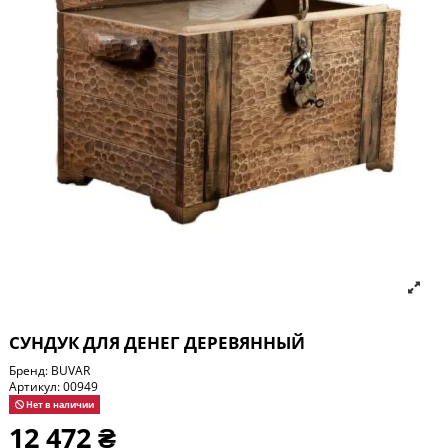
СУНДУК ДЛЯ ДЕНЕГ ДЕРЕВЯННЫЙ
Бренд:
BUVAR
Артикул:
00949
Нет в наличии
12 472 ₴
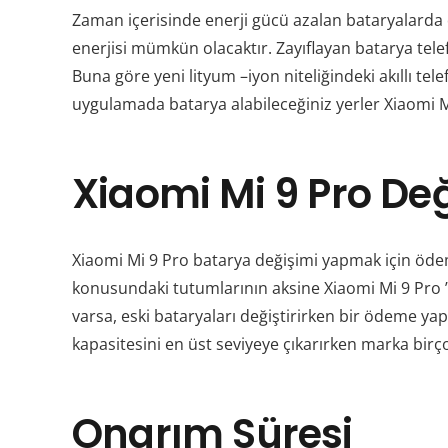
Zaman içerisinde enerji gücü azalan bataryalarda 
enerjisi mümkün olacaktır. Zayıflayan batarya tele
Buna göre yeni lityum –iyon niteliğindeki akıllı tel
uygulamada batarya alabileceğiniz yerler
Xiaomi 
Xiaomi Mi 9 Pro De
Xiaomi Mi 9 Pro
batarya değişimi yapmak için ödeme
konusundaki tutumlarının aksine
Xiaomi Mi 9 Pro
varsa, eski bataryaları değiştirirken bir ödeme y
kapasitesini en üst seviyeye çıkarırken marka birço
Onarım Süresi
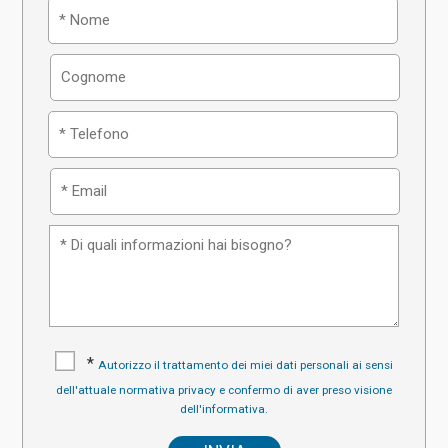
*
Autorizzo il trattamento dei miei dati personali ai sensi
dell'attuale normativa privacy e confermo di aver preso visione
dell'informativa.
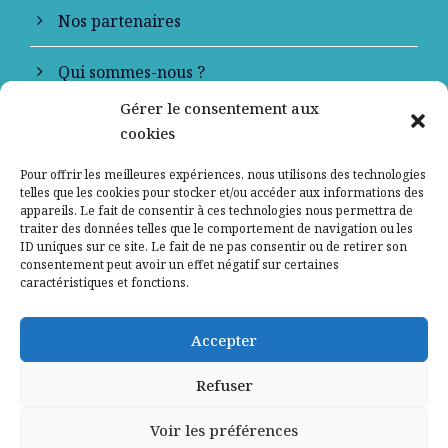
Nos partenaires
Qui sommes-nous ?
Gérer le consentement aux
Contactez-nous
cookies
Mentions légales
Pour offrir les meilleures expériences, nous utilisons des technologies
telles que les cookies pour stocker et/ou accéder aux informations des
appareils. Le fait de consentir à ces technologies nous permettra de
Politique de confidentialité
traiter des données telles que le comportement de navigation ou les
ID uniques sur ce site. Le fait de ne pas consentir ou de retirer son
consentement peut avoir un effet négatif sur certaines
caractéristiques et fonctions.
Accepter
Refuser
Voir les préférences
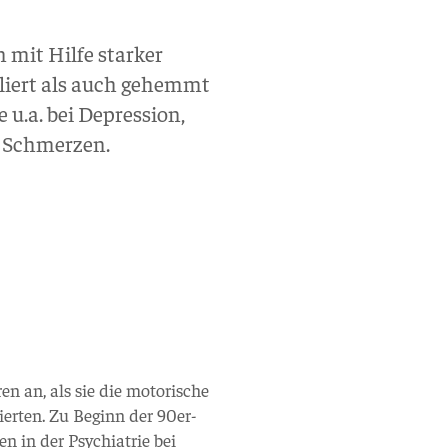
 mit Hilfe starker
liert als auch gehemmt
 u.a. bei Depression,
 Schmerzen.
n an, als sie die motorische
erten. Zu Beginn der 90er-
n in der Psychiatrie bei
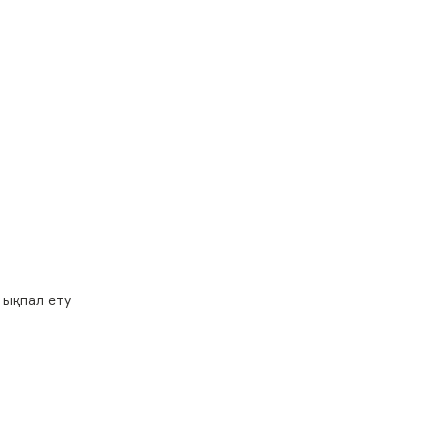
 ықпал ету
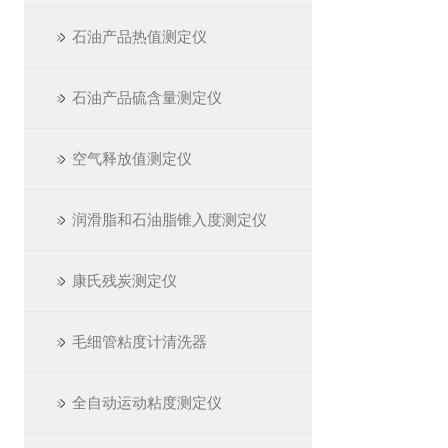
石油产品热值测定仪
石油产品硫含量测定仪
空气释放值测定仪
润滑脂和石油脂锥入度测定仪
康氏残炭测定仪
毛细管粘度计清洗器
全自动运动粘度测定仪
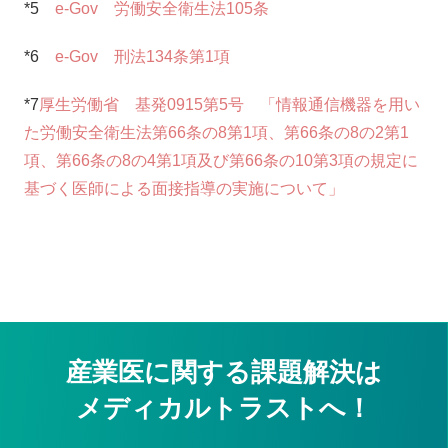
*5
e-Gov 労働安全衛生法105条
*6
e-Gov 刑法134条第1項
*7
厚生労働省 基発0915第5号 「情報通信機器を用い
た労働安全衛生法第66条の8第1項、第66条の8の2第1
項、第66条の8の4第1項及び第66条の10第3項の規定に
基づく医師による面接指導の実施について」
産業医に関する課題解決は
メディカルトラストへ！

※ ※ ※

* **WHAT IS REQUIRED**
Go through the records and repeat each one exactly, skipping anything that is a picture.

* **ANSWER TO THE PROBLEM**
СУНДУК ДЛЯ ДЕНЕГ ДЕРЕВЯННЫЙ
Бренд:
BUVAR
Артикул:
00949
Нет в наличии
12 472 ₴
Zaman içerisinde enerji gücü azalan bataryalarda 
enerjisi mümkün olacaktır. Zayıflayan batarya tele
Buna göre yeni lityum –iyon niteliğindeki akıllı tel
uygulamada batarya alabileceğiniz yerler
Xiaomi 
Xiaomi Mi 9 Pro De
Xiaomi Mi 9 Pro
batarya değişimi yapmak için ödeme
konusundaki tutumlarının aksine
Xiaomi Mi 9 Pro
varsa, eski bataryaları değiştirirken bir ödeme y
kapasitesini en üst seviyeye çıkarırken marka birço
Onarım Süresi
*
Autorizzo il trattamento dei miei dati personali ai sensi
dell'attuale normativa privacy e confermo di aver preso visione
dell'informativa.
Nos partenaires
Qui sommes-nous ?
Gérer le consentement aux
Contactez-nous
cookies
Mentions légales
Pour offrir les meilleures expériences, nous utilisons des technologies
telles que les cookies pour stocker et/ou accéder aux informations des
appareils. Le fait de consentir à ces technologies nous permettra de
Politique de confidentialité
traiter des données telles que le comportement de navigation ou les
ID uniques sur ce site. Le fait de ne pas consentir ou de retirer son
consentement peut avoir un effet négatif sur certaines
caractéristiques et fonctions.
Accepter
Refuser
Voir les préférences
 mit Hilfe starker
liert als auch gehemmt
 u.a. bei Depression,
 Schmerzen.
n an, als sie die motorische
erten. Zu Beginn der 90er-
n in der Psychiatrie bei
 ықпал ету
石油产品热值测定仪
石油产品硫含量测定仪
空气释放值测定仪
润滑脂和石油脂锥入度测定仪
康氏残炭测定仪
毛细管粘度计清洗器
全自动运动粘度测定仪
*5
e-Gov 労働安全衛生法105条
*6
e-Gov 刑法134条第1項
*7
厚生労働省 基発0915第5号 「情報通信機器を用い
た労働安全衛生法第66条の8第1項、第66条の8の2第1
項、第66条の8の4第1項及び第66条の10第3項の規定に
基づく医師による面接指導の実施について」
産業医に関する課題解決は
メディカルトラストへ！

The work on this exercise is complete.